Our work does provide insights into the fine-tuning of models. For instance, in cases where tasks are not successfully completed, we observed interaction trajectories and identified two prevalent issues. Firstly, the models often fail to follow instructions, leading to outputs that either don't conform to the specified format or lack a valid action. Secondly, models tend to repeat previously given outputs after a certain number of turns, preventing the task from reaching a proper conclusion and causing interactions to hit the maximum turn limit. This suggests that the ability to follow instructions might be a critical aspect to focus on during the fine-tuning of LLM-as-Agents. Moreover, implementing penalties for repetitive content could be beneficial.

However, due to our focus is to first set up a usable agent benchmark for the community, we would like to leave the fine-tuning exploration and the tackling of our benchmark in the future work. But it is noteworthy that some recent works, such as FireAct[1] and AgentTuning[2], have been inspired and thus engaged in fine-tuning LLMs-as-Agents.

Question 2: What is the sensitivity of the performance of each LLM to chosen prompts? It seems like prompts used for evaluation are very complex and it would be good to understand how they were chosen and how prompts would effect the performance of each LLM.
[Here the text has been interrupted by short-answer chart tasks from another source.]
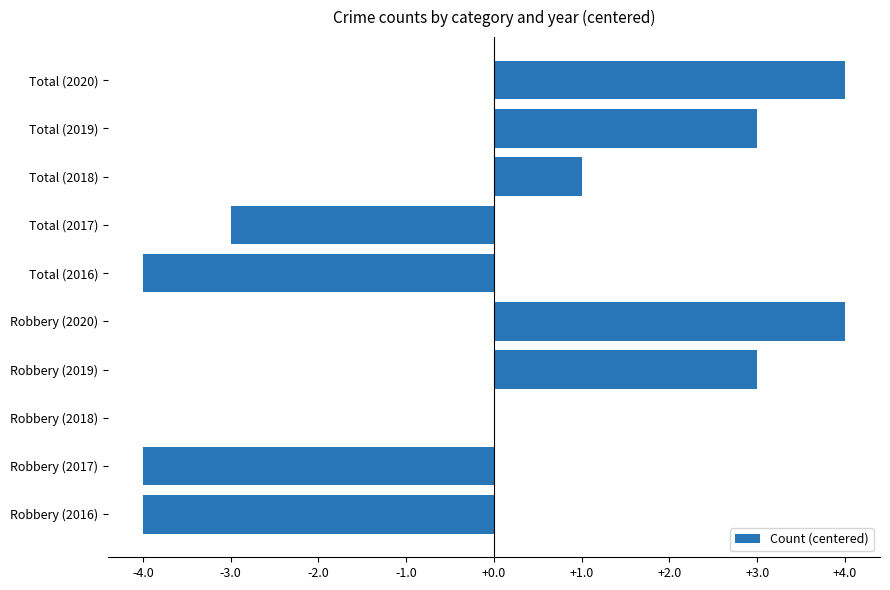

What is the maximum value shown in the chart?

4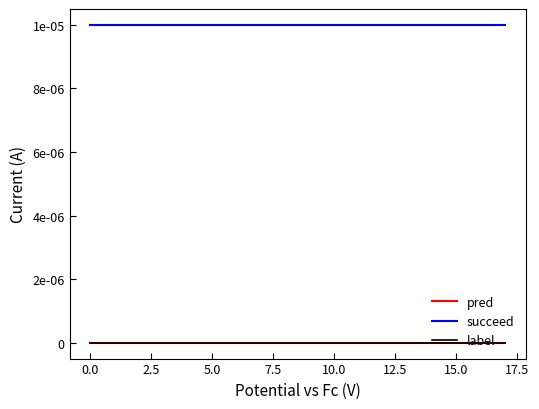

Does the chart have visible grid lines?

No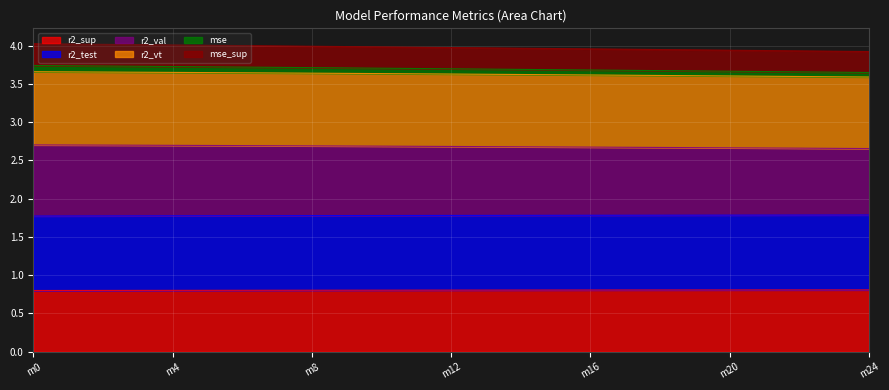

What is the minimum value for r2_sup?

0.8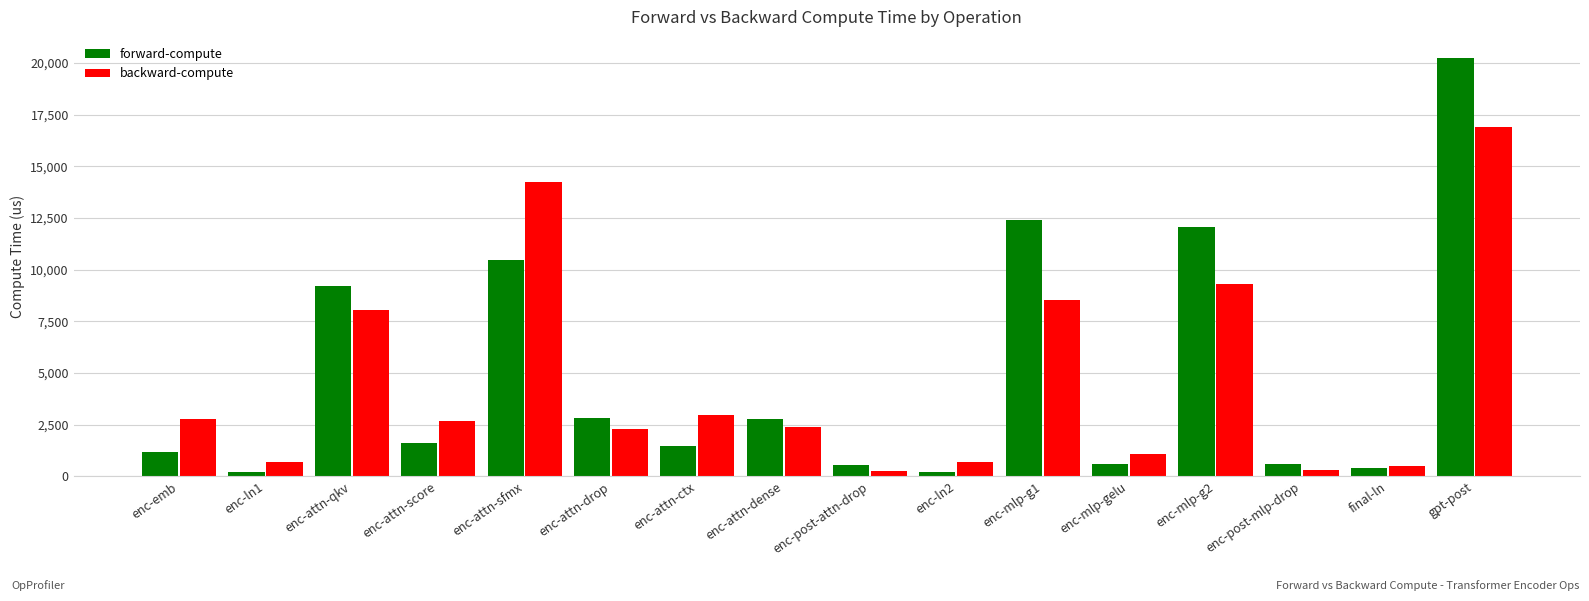

Which series has the widest spread of values?

forward-compute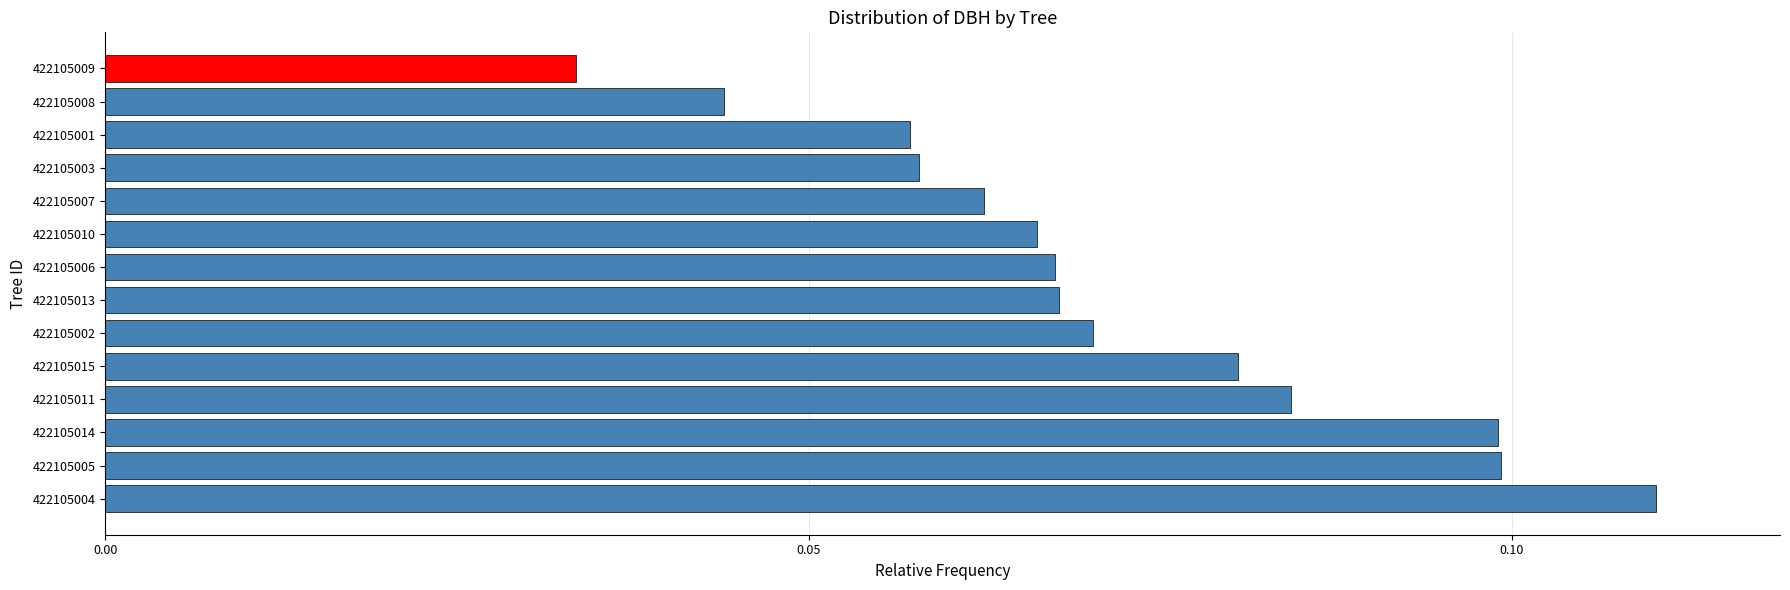

The value at 422105005 is 0.1. True or false?

True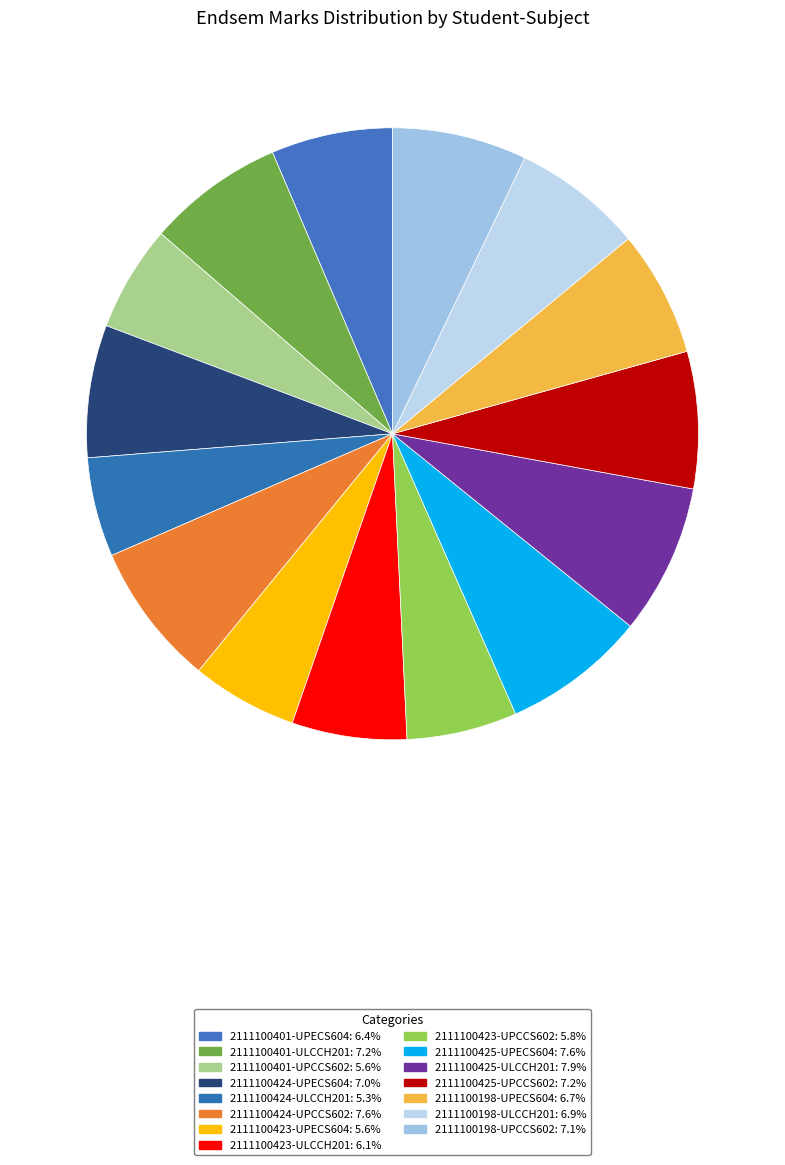

How many slices are in this pie chart?

15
Our task prompts are chosen based on a combination of representative LLMs (rather than an individual series of models) to ensure their robustness. We experimented with various prompt paradigms, such as ReAct[3] and Chain of Thought (CoT)[4], and tested them across multiple models including claude-2, gpt-4, gpt-3.5-turbo, llama-2 and so on to ensure their universal validness. We did not select task prompts specifically tailored to any particular model. All models were tested under relatively equal conditions.

Dear Reviewer,

Thank you very much again for your kind and valuable reviews! We hope our previous response addresses your questions, from which this work has benefited a lot. If possible, we would be deeply grateful if you could help share suggestions to further make AgentBench a stronger work!

Thank you again for your encouraging comments!

Authors of Submission7101

Dear Authors,

Thank you for your comments on the paper. The rebuttal helps clarify some of the questions I had about context length being extended as well as the domains studied. I have also read the reviews of the other reviewers. However, my main concerns about the paper remain and I do not think this paper meets the bar for being accepted to a conference and I am maintaining my score (happy to defend my score to other reviewers).

The overall paper lacks novelty, consisting of prompting LLMs on a set of environments, with the results following exactly the ones one would expect (code models outperforming existing models and better language models performing poorer ones). I'm also still confused about the exact prompts selected in the paper -- they authors say they did extensive tests to find the prompts, but there is no evidence in the paper about this (a robustness evaluation would be nice).

Also, the introduction still seems factually incorrect. The GATO model (Reed et al.) does not use a LLM, rather it just trains an autoregressive model of actions. Furthermore, both Saycan and Inner Monologue do not use an simulators at all -- rather, the observations and provided as prompts to the model.